Below are the records; copy out every line that holds the word "зохион".

-=-=-=-=-

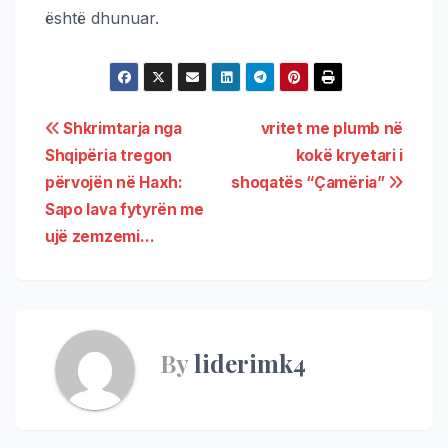
është dhunuar.
Shkrimtarja nga
vritet me plumb në
Shqipëria tregon
kokë kryetari i
përvojën në Haxh:
shoqatës “Çamëria”
Sapo lava fytyrën me
ujë zemzemi…
By
liderimk4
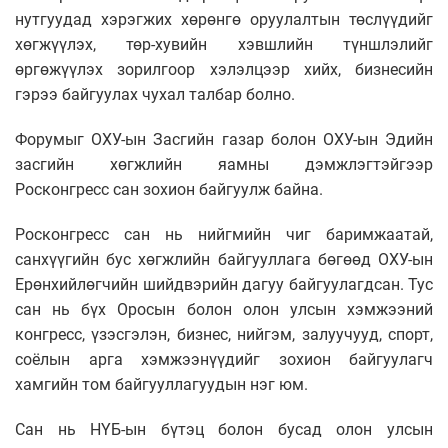
нутгуудад хэрэгжих хөрөнгө оруулалтын төслүүдийг
хөгжүүлэх, төр-хувийн хэвшлийн түншлэлийг
өргөжүүлэх зорилгоор хэлэлцээр хийх, бизнесийн
гэрээ байгуулах чухал талбар болно.
Форумыг ОХУ-ын Засгийн газар болон ОХУ-ын Эдийн
засгийн хөгжлийн яамны дэмжлэгтэйгээр
Росконгресс сан зохион байгуулж байна.
Росконгресс сан нь нийгмийн чиг баримжаатай,
санхүүгийн бус хөгжлийн байгууллага бөгөөд ОХУ-ын
Ерөнхийлөгчийн шийдвэрийн дагуу байгуулагдсан. Тус
сан нь бүх Оросын болон олон улсын хэмжээний
конгресс, үзэсгэлэн, бизнес, нийгэм, залуучууд, спорт,
соёлын арга хэмжээнүүдийг зохион байгуулагч
хамгийн том байгууллагуудын нэг юм.
Сан нь НҮБ-ын бүтэц болон бусад олон улсын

-=-=-=-=-

[Task output]
Росконгресс сан зохион байгуулж байна.
соёлын арга хэмжээнүүдийг зохион байгуулагч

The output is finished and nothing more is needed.